* **Record extracts**:

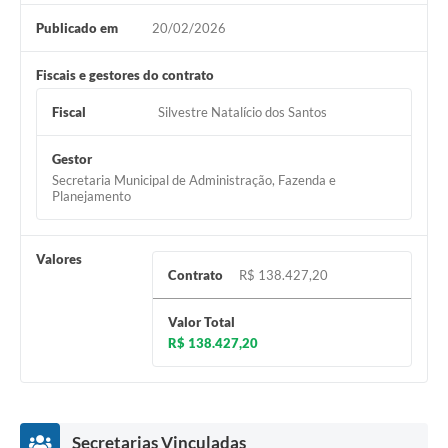
Município
Publicado em
20/02/2026
Fiscais e gestores do contrato
Fiscal
Silvestre Natalício dos Santos
Gestor
Secretaria Municipal de Administração, Fazenda e
Planejamento
Valores
Contrato
R$ 138.427,20
Valor Total
R$ 138.427,20
Secretarias Vinculadas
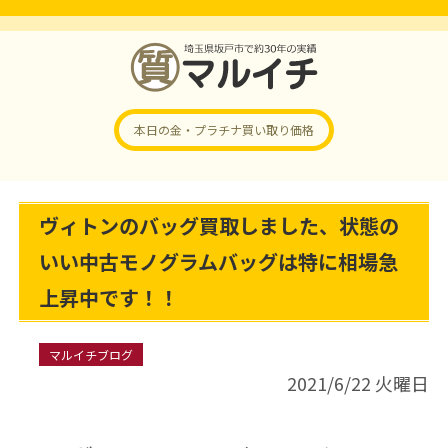
本日の金・プラチナ
買い取り価格
ヴィトンのバッグ買取しました、状態の
いい中古モノグラムバッグは特に相場急
上昇中です！！
マルイチブログ
2021/6/22 火曜日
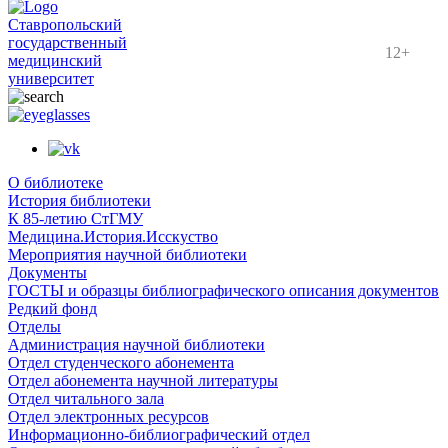
Ставропольский
государственный
12+
медицинский
университет
О библиотеке
История библиотеки
К 85-летию СтГМУ
Медицина.История.Исскуство
Мероприятия научной библиотеки
Документы
ГОСТЫ и образцы библиографического описания документов
Редкий фонд
Отделы
Администрация научной библиотеки
Отдел студенческого абонемента
Отдел абонемента научной литературы
Отдел читального зала
Отдел электронных ресурсов
Информационно-библиографический отдел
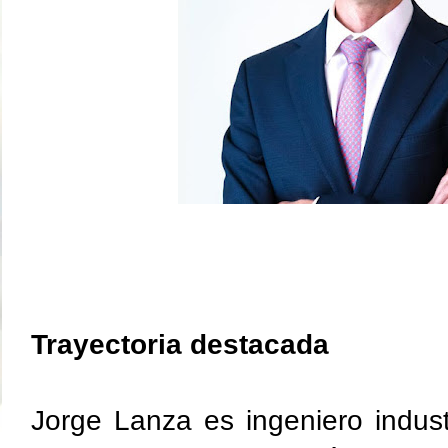
Trayectoria destacada
Jorge Lanza es ingeniero industri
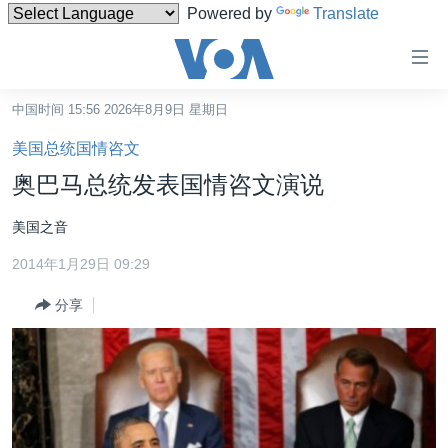
Powered by
Translate
无
障
碍
中国时间 15:56 2026年8月9日 星期日
主页
链
美国总统国情咨文
接
美国
奥巴马总统发表国情咨文演说
跳
中国
转
美国之音
台湾
到
2014年1月29日 09:29
内
港澳
容
分享
国际
跳
转
分类新闻
最新国际新闻
到
美中关系
印太
经济·金融·贸易
导
航
热点专题
中东
人权·法律·宗教
跳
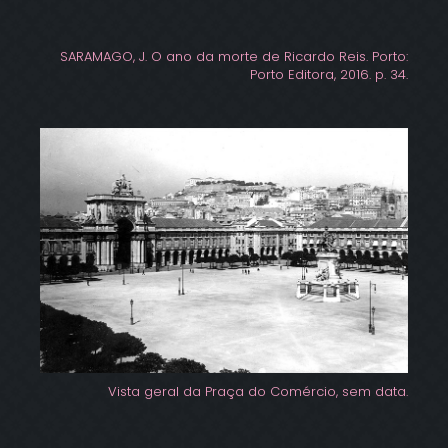
SARAMAGO, J. O ano da morte de Ricardo Reis. Porto:
Porto Editora, 2016. p. 34.
Vista geral da Praça do Comércio, sem data.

* **Your assignment**:
Extract every line of text from the material above, reproducing each one verbatim and in its original order. Omit the pictures from the answer.

* **Answer area**:
Município
Publicado em
20/02/2026
Fiscais e gestores do contrato
Fiscal
Silvestre Natalício dos Santos
Gestor
Secretaria Municipal de Administração, Fazenda e
Planejamento
Valores
Contrato
R$ 138.427,20
Valor Total
R$ 138.427,20
Secretarias Vinculadas
本日の金・プラチナ
買い取り価格
ヴィトンのバッグ買取しました、状態の
いい中古モノグラムバッグは特に相場急
上昇中です！！
マルイチブログ
2021/6/22 火曜日
Ставропольский
государственный
12+
медицинский
университет
О библиотеке
История библиотеки
К 85-летию СтГМУ
Медицина.История.Исскуство
Мероприятия научной библиотеки
Документы
ГОСТЫ и образцы библиографического описания документов
Редкий фонд
Отделы
Администрация научной библиотеки
Отдел студенческого абонемента
Отдел абонемента научной литературы
Отдел читального зала
Отдел электронных ресурсов
Информационно-библиографический отдел
Trayectoria destacada
Jorge Lanza es ingeniero industri
Powered by
Translate
无
障
碍
中国时间 15:56 2026年8月9日 星期日
主页
链
美国总统国情咨文
接
美国
奥巴马总统发表国情咨文演说
跳
中国
转
美国之音
台湾
到
2014年1月29日 09:29
内
港澳
容
分享
国际
跳
转
分类新闻
最新国际新闻
到
美中关系
印太
经济·金融·贸易
导
航
热点专题
中东
人权·法律·宗教
跳
SARAMAGO, J. O ano da morte de Ricardo Reis. Porto:
Porto Editora, 2016. p. 34.
Vista geral da Praça do Comércio, sem data.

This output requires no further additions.